O seu ardor missionário está sempre vivo, como o demonstra, entre outros, nesta passagem de uma carta de 1929 dirigida aos estudantes de Fuenterrabía: "Há alguns dias baptizámos 17 catecúmenos... Que pontapé demos ao diabo... e àqueles que o esperam! No Natal fiz uma pequena viagem a Sant Chá, onde tive fome, frio amargo e grave perigo de cair nas mãos de ladrões. No próprio dia de Natal, o meu suculento menu consistia nos seguintes pratos: em primeiro lugar, um apetite sincero; em segundo lugar, uma pêra; em terceiro lugar, um pedaço de pão; em quarto lugar, obrigado, e nenhuma toalha de mesa foi levantada porque se destacava pela sua ausência. Nada poderia estar mais longe da verdade. Eu estava mais feliz do que na Páscoa que estava a celebrar. O que o grande missionário, S. Paulo, me diz, estava a acontecer: Scio et esurire, et penuriam patiE que melhor delicadeza do que chegar um pouco mais perto deste modelo de missionários e viver a sua vida e seguir os seus passos, mesmo que de longe; a partir de agora pode apegar-se a São Paulo. Não há nada como as suas cartas.

O respeito requintado pela cultura chinesa e pela plena liberdade do povo antes de lhes permitir abraçar a fé cristã é muito notável. Assim, perante um catecúmeno idoso, que lhe pedia exultantemente que fosse baptizado, Fulgêncio mostrou uma certa reticência que expressou nestes termos: "Que misteriosa primavera o tinha levado a pedir o baptismo naquela tarde e com tanto fervor? Teria sido a alegria agitada que os catecúmenos estavam a mostrar? E decidiu adiá-la por algum tempo para se certificar de que o homem tinha compreendido bem a doutrina cristã e de que seria baptizado em completa liberdade. 

O autor da compilação das "Cartas" introduz numerosas notas de rodapé sugestivas que enriquecem a conta já divertida do missionário. Assim, em relação ao acontecimento que acaba de ser mencionado do catecúmeno ansioso pelo baptismo e a prudência do missionário, o autor escreve: "É interessante notar, quase um século depois, o respeito pela liberdade dos missionários em relação aos catecúmenos, permitindo-lhes pedir livremente os sacramentos". 

Numa outra carta em que Fulgentius pára para comentar a presença na China de vários milhões de maometanos e a história da sua chegada progressiva ao país, o autor do livro escreve: "Nesta carta notamos a faceta do historiador Fulgentius de Bargota, que em tão pouco tempo na China, é capaz de produzir um interessante estudo do islamismo; pensamos que com pouco acesso às fontes escritas. Também devido à falta de tempo dada a urgência da missão".

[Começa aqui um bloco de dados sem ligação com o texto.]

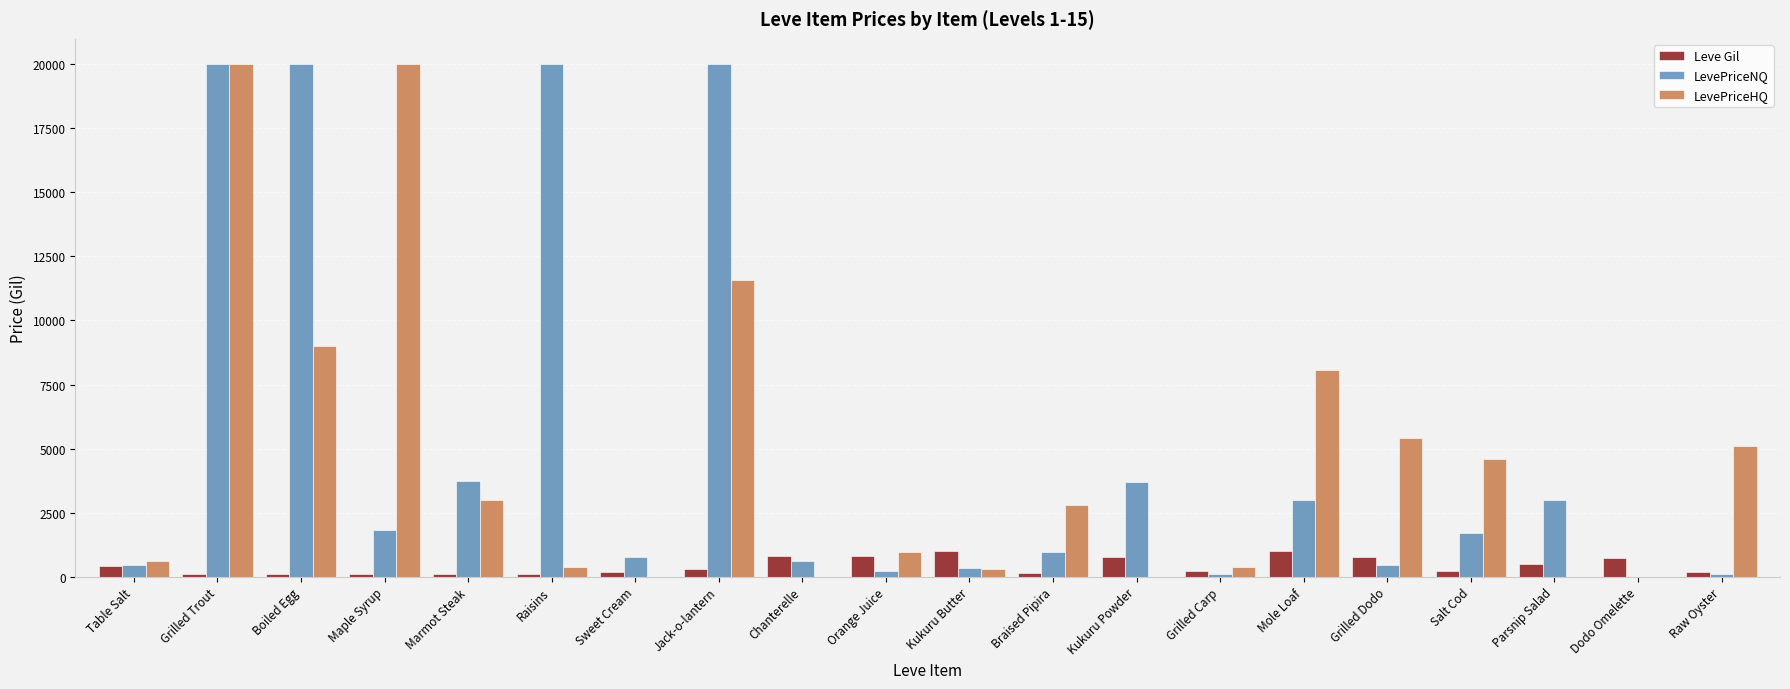

Which series changed the most between Chanterelle and Braised Pipira?

LevePriceHQ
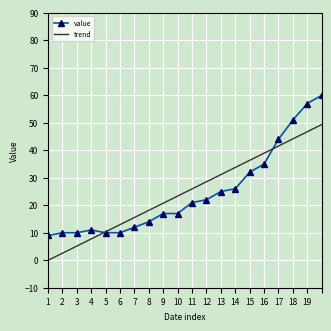

What is the greatest value displayed?

60.0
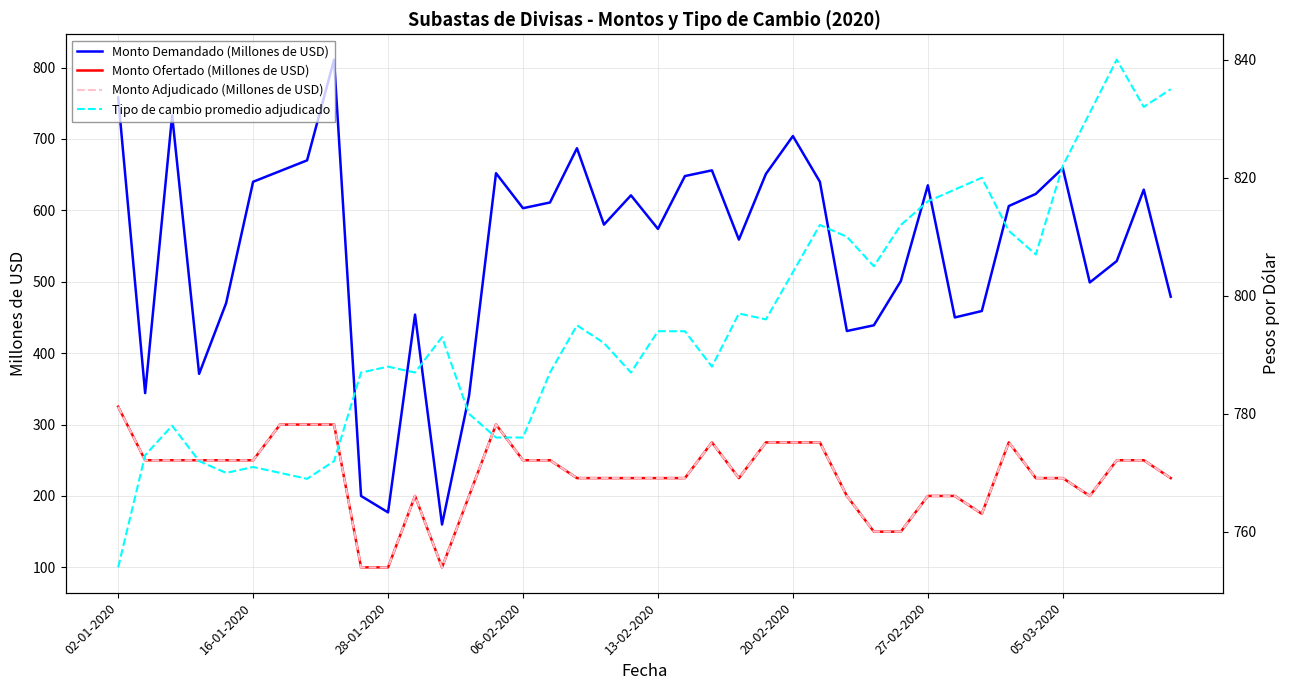

Is the value of Tipo de cambio promedio adjudicado at 31 greater than the value of Monto Ofertado (Millones de USD) at 34?

Yes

As "Cartas" não faltam em pequenas histórias de pessoas - mendigos, cegos, órfãos - que receberam um acolhimento fraterno na missão capuchinha, cheia de calor humano e cristão. No seu conjunto dão testemunho, uma vez mais, da riqueza humana e sobrenatural da obra missionária da Igreja no Extremo Oriente, iniciada já no século XVI por São Francisco Xavier. Que o livro atinja um vasto público e que a leitura directa destas "Cartas" ressoe nas suas vidas.